Quand le fond et la forme communient, cela peut donner La malédiction du pétrole qui nous narre, avec sa sombre palette graphique, la non moins sombre histoire de l’avènement du pétrole (pétrolocène?). J-P Pécau livre en effet une histoire fondée sur un capitalisme cynique et triomphant d’abord au cœur de la mondialisation et de l’industrialisation du second XIXe siècle. Puis l’ouvrage aborde le XXe siècle et se fixe bientôt sur l’aspect géopolitique, sur le mode dis-moi où surgit le pétrole, je te dirai qui est on allié. La primordialité de l’or noir pour Hitler, la mainmise US sur les ressources en hydrocarbures au Moyen-Orient, etc. A l’Est, rien de nouveau, l’industrie dicte sa loi. Enfin, le terme de cette saga est forcément marqué par un bref clin d’oeil  »vert » et un autre au terrorisme.

L’ombre de Giger

On notera la répétition de motifs tout au long des 104 pages, Rockefeller et le bébé (qui évoque des dessins de Giger), Al Saoud, les Sept sœurs…. Choix qui a tendance à figer l’histoire et à lui ôter sa dynamique, mais qui présente en revanche l’avantage de dévoiler les constantes du temps long et d’installer un lancinant climat de peur.
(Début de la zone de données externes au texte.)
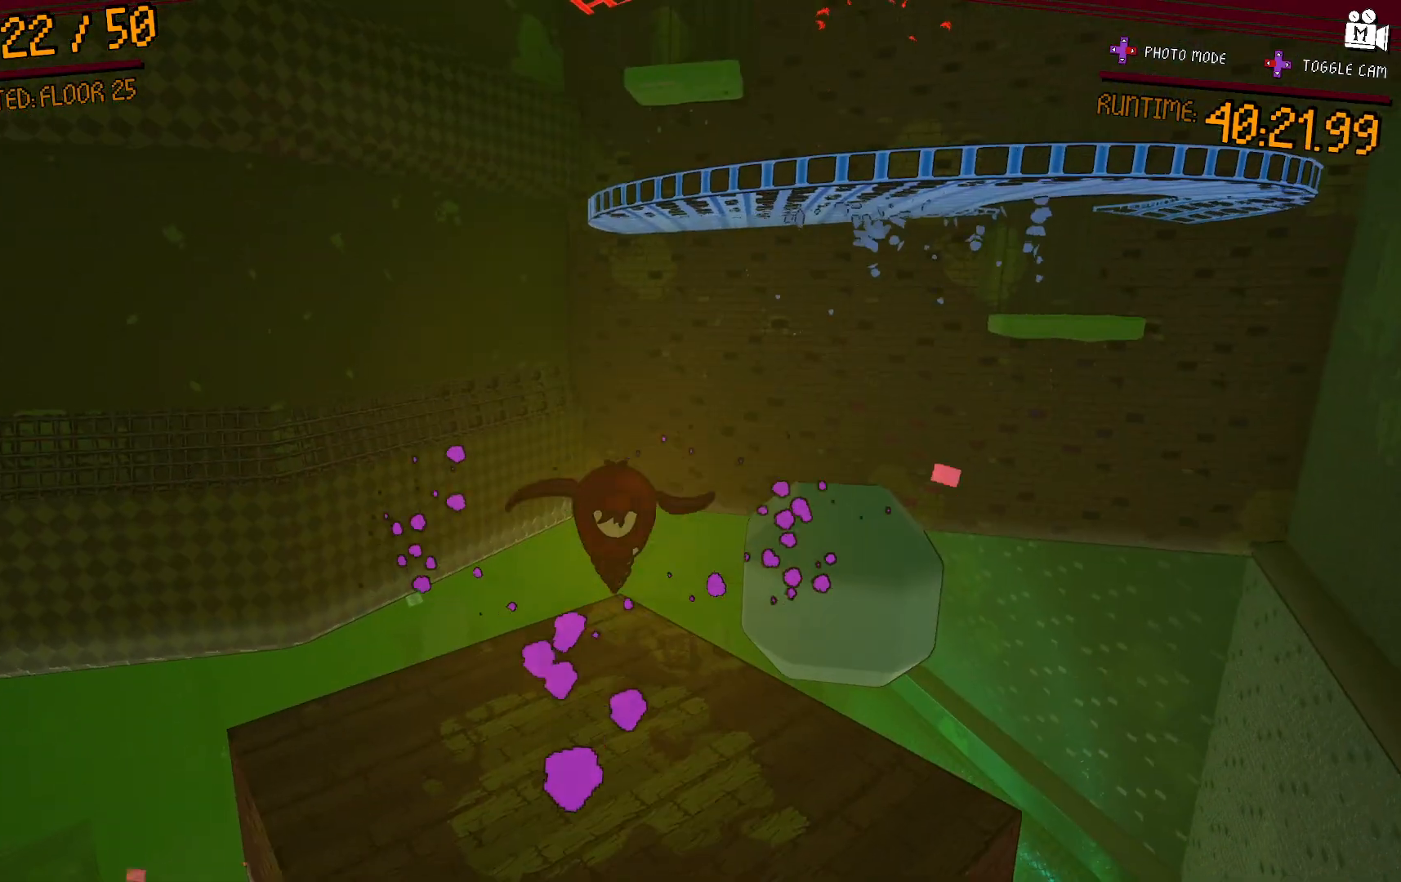
{"dt_ms": 500, "buttons": [], "left_stick": "up", "right_stick": "center", "events": [[33, "left_stick", "center"], [83, "L2", "up"], [417, "left_stick", "up"]]}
Point de dialogue non plus au fil de ces pages, mais une voix off, d’outre-tombe qui vient constater les dégâts générés par l’exploitation de l’or noir, formidable outil de développement de l’industrie et de la modernité.

Une fois la BD refermée, on ressent plus l’envie d’enfourcher son vélo que celle de démarrer son auto.